A two-stage multimodal pipeline that watches my Instagram reels, finds the through-line in my content, and tells me who I'm really making things for — strategy grounded in actual video, not generic advice.
If you make content on Instagram, the advice you get is either generic — "post consistently, use hooks, add a CTA" — or it's expensive, the kind agencies sell. Neither tells you what's actually happening across your own videos. What you keep returning to. Who, specifically, is on the other side of the camera when you press record.
I wanted to know if a multimodal model could do that work for me. So I gave Gemma 4 twelve of my reels and asked it to read them — not the captions, the videos themselves — and tell me what I was making.
I ended up building a prototype that analyzed my Instagram reels, identified the through-line in my content, and reframed who I was making it for.

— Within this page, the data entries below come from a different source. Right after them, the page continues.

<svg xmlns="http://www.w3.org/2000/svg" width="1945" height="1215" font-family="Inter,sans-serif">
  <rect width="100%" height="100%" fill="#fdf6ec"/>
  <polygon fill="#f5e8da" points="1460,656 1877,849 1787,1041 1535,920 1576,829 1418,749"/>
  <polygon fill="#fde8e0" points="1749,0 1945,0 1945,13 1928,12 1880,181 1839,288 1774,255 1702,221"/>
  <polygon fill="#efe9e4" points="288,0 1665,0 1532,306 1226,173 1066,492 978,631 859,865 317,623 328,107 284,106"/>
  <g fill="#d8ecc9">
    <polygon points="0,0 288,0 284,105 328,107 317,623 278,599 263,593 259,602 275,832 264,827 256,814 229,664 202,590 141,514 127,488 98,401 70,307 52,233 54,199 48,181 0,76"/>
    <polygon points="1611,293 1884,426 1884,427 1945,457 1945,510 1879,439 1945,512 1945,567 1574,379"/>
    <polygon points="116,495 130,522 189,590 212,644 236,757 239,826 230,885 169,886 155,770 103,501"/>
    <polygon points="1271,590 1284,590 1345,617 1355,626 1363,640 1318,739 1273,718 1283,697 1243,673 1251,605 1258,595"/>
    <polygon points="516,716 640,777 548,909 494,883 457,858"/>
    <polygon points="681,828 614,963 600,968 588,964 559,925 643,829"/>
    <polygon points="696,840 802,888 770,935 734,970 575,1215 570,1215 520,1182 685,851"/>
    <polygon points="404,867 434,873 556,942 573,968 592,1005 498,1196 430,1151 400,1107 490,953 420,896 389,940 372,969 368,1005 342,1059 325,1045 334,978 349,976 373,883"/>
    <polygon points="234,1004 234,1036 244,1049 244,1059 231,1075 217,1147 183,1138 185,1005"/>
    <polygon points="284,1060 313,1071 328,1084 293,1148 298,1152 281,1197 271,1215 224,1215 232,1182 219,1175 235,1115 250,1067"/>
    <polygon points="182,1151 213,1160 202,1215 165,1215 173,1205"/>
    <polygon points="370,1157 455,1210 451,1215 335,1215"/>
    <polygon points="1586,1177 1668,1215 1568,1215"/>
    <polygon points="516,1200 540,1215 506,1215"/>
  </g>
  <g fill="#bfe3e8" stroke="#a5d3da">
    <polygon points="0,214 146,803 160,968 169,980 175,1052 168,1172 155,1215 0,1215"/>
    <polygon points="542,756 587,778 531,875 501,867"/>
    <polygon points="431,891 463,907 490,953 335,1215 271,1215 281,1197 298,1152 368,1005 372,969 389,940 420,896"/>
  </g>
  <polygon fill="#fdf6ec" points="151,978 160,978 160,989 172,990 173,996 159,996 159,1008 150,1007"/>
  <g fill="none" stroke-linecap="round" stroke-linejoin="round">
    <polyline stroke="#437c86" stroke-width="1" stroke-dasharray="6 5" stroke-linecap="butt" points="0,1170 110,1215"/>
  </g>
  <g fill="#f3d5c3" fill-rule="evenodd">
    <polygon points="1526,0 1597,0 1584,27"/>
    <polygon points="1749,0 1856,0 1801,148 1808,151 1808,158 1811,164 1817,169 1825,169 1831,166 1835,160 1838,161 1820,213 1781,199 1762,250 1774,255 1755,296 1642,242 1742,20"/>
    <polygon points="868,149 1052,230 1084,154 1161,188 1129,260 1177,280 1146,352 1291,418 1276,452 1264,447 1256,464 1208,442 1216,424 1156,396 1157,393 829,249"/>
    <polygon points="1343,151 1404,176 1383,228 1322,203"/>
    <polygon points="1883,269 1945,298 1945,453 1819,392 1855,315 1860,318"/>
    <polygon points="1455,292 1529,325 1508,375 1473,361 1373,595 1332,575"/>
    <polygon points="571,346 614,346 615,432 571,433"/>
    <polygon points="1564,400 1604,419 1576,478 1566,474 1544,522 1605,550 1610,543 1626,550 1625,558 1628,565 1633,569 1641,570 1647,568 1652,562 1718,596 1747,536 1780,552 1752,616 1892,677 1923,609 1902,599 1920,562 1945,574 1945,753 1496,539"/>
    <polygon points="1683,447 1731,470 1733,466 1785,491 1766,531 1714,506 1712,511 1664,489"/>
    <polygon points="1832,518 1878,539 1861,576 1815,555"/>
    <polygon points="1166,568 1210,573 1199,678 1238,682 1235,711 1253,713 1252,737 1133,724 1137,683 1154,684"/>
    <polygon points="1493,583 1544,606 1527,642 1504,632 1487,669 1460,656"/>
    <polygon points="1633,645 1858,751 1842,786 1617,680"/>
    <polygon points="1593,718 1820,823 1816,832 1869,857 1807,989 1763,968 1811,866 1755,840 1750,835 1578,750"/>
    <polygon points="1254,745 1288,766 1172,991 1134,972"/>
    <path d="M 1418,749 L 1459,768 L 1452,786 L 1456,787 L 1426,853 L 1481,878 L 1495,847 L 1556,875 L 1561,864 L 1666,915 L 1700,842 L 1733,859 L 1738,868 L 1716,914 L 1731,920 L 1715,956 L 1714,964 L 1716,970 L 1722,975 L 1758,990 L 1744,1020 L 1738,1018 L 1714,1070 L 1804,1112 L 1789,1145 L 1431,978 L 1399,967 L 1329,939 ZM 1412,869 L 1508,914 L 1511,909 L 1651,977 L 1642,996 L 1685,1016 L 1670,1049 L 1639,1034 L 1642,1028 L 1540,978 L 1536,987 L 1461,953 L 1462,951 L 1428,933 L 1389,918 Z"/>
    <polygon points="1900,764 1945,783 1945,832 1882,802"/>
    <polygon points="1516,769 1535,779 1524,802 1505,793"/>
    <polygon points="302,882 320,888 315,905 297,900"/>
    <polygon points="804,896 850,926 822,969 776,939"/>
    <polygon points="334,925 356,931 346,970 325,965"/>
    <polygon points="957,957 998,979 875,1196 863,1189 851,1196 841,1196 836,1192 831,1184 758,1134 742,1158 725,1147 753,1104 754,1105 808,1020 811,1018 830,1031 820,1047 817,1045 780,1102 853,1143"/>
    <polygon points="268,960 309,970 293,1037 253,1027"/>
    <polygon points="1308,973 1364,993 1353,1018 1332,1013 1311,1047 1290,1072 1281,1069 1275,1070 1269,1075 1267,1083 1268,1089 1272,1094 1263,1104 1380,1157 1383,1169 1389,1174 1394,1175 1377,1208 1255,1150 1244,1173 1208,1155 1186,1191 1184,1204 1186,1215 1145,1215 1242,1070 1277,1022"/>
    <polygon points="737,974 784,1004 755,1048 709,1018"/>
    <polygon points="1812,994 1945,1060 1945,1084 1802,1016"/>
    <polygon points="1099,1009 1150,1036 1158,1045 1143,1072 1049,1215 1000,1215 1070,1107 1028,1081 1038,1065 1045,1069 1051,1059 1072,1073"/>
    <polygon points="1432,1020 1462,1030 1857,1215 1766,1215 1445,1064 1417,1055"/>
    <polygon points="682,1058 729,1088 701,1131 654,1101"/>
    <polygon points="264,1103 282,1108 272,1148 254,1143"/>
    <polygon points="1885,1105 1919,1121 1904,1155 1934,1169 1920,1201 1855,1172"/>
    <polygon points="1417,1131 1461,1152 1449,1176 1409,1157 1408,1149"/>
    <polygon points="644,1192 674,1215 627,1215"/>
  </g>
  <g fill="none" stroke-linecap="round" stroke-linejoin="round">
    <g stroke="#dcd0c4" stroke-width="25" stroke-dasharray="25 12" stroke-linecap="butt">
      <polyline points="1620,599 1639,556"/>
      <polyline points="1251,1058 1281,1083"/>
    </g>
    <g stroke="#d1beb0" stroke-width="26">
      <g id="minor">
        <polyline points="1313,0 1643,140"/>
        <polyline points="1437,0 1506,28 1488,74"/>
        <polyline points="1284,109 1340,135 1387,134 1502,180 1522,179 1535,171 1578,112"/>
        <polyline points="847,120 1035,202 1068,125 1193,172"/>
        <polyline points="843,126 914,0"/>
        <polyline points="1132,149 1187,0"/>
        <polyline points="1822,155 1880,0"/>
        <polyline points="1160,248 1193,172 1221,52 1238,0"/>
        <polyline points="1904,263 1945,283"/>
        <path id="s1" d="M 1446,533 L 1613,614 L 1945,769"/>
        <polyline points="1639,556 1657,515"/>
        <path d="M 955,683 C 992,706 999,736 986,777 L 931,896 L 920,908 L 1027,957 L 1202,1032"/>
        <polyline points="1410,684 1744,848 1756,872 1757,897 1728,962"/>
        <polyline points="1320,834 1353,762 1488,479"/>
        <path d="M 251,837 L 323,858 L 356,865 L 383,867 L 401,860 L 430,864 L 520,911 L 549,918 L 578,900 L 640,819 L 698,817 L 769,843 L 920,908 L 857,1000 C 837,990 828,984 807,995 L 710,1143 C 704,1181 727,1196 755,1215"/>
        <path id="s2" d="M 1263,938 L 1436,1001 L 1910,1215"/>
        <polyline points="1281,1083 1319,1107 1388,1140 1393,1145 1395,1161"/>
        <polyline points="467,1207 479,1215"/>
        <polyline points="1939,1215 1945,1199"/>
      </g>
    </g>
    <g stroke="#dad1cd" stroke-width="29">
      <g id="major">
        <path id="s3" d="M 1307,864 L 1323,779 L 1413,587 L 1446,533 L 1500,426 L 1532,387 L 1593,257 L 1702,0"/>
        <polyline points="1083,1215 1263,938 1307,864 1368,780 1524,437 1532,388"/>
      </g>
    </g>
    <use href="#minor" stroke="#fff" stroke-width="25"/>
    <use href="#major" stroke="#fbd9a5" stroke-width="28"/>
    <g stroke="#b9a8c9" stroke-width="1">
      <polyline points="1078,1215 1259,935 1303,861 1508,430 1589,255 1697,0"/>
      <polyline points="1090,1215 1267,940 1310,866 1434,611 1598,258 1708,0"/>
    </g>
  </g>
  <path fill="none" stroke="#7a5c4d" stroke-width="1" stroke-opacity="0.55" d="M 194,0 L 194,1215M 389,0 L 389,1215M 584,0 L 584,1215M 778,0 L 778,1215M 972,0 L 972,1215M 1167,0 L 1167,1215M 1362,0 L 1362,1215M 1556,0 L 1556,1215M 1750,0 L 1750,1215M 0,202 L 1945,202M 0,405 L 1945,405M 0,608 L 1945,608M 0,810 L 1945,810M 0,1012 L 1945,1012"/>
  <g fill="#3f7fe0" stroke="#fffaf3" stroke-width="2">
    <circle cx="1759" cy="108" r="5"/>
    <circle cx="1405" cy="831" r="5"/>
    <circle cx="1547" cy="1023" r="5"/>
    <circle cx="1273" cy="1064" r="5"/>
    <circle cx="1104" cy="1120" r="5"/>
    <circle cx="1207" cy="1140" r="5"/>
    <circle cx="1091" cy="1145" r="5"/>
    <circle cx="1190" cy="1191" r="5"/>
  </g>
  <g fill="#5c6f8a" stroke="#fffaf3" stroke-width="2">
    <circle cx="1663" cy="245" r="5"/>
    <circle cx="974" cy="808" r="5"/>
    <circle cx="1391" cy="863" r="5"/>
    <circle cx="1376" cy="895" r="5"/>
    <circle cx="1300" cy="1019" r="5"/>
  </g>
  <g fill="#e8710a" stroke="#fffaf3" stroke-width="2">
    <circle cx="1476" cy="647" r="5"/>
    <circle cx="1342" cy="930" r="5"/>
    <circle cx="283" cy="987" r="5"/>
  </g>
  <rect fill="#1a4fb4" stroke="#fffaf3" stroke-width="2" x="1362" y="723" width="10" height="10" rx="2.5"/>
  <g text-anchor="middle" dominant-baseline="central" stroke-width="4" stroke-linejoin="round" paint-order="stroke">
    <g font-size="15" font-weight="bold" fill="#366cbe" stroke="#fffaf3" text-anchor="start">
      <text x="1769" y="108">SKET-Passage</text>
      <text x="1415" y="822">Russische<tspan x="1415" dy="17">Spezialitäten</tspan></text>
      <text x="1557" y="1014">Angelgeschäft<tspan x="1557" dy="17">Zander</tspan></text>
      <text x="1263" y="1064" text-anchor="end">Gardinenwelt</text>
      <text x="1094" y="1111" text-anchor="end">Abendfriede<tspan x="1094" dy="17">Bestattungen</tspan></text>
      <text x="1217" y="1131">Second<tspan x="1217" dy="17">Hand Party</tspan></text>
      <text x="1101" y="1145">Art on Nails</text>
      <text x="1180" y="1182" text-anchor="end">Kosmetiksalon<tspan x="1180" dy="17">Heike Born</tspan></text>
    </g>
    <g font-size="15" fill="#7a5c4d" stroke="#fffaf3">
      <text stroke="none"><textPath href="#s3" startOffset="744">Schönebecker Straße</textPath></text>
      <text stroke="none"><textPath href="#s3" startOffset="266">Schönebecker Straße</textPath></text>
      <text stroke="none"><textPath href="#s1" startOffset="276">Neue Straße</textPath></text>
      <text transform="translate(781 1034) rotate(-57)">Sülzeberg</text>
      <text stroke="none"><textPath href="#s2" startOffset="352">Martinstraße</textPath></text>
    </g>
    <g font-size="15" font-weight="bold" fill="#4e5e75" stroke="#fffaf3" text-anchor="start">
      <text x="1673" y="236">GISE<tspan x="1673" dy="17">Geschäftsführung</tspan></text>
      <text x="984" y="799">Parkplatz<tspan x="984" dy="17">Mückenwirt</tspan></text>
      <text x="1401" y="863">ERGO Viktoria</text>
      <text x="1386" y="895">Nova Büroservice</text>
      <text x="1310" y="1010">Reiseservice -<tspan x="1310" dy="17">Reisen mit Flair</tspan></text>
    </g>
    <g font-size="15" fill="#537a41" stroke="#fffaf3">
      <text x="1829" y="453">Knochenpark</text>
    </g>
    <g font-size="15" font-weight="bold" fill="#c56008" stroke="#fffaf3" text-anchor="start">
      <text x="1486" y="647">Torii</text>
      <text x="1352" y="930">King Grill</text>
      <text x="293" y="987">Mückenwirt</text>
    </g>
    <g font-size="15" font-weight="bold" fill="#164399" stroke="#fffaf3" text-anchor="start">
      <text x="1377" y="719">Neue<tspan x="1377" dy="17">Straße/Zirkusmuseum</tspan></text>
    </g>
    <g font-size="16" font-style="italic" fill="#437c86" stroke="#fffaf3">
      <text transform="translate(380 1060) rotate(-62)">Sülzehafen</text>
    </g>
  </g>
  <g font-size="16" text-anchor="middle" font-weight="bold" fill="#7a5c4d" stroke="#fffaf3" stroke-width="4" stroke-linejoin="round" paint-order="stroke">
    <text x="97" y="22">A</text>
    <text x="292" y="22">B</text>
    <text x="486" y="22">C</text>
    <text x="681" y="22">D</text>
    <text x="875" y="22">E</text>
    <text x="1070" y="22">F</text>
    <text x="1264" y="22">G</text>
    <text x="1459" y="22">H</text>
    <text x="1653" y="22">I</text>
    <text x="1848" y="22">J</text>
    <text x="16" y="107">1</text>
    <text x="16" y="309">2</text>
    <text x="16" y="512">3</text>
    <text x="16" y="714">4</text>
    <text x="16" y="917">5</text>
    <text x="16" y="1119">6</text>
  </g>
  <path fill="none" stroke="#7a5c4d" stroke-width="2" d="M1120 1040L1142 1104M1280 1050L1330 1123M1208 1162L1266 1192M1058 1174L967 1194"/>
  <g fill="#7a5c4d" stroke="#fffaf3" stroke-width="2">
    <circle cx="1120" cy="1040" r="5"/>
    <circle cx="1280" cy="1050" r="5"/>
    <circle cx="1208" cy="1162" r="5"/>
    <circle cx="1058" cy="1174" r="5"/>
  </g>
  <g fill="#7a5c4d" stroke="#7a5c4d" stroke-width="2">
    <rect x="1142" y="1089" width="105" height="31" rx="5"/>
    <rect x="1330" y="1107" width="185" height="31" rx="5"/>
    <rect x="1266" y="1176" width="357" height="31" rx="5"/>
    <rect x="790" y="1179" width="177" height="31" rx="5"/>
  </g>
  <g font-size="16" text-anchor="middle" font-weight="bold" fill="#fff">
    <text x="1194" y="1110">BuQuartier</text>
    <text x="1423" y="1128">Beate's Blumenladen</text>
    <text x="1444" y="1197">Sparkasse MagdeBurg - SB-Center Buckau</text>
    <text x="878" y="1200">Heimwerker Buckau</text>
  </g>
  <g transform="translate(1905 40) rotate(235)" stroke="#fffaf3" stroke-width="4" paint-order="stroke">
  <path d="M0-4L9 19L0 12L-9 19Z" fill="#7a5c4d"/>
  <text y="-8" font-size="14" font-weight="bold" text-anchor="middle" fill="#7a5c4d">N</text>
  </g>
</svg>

The pipeline runs in two distinct passes. Stage one is per-reel extraction: each video goes through six to eight focused passes that pull out hooks, pacing, visual quality, audio cues, on-screen text, and the moment-to-moment structure of the clip. Each reel produces a structured JSON sidecar.
Stage two is cross-reel meta-analysis. With every video reduced to structured signals, the model can now reason across the whole corpus — finding content clusters, picking up voice, correlating what works with what gets ignored. The split matters: extraction is cheap and parallelizable, reasoning is where the strategy actually lives.
Gemma 4 ships in multiple variants. The 31B model handles video — heavier, slower, but it's the one that can actually watch a clip and tell you what's in it. The smaller E4B model handles audio, transcription, and the lighter signal extraction. Both run locally on a single A100 80GB.
All outputs are structured JSON. That's the design choice that makes the second stage possible — once everything is structured, the cross-reel pass can correlate features, cluster reels, and produce strategy with citations back to specific videos.
I expected a list of stats. What I got was a reframing. Across twelve reels, the model identified three content clusters, found a consistent voice underneath them, and named the audience: The Intellectual Ritualist — someone who performs curated rituals of the mind. Coffee, books, slow mornings, deliberate gestures.
It also flagged what wasn't there: zero call-to-actions across all twelve reels. And instead of suggesting the generic "ask viewers to comment", it proposed persona-aligned alternatives — asking about brewing preferences, asking what they're reading, the kind of prompt that belongs to the ritual rather than interrupting it.
Six to eight focused passes per video — hooks, pacing, visual quality, audio cues, on-screen text. Structured JSON output per reel.
Reasoning across the full corpus to find content clusters, voice, and correlations between features and engagement.
A layer on top of the analysis that lets you ask follow-up strategy questions — grounded in the specific reels, not generic templates.
Strategy that belongs to your voice — call-to-actions, hooks, and prompts shaped by the audience the model has identified.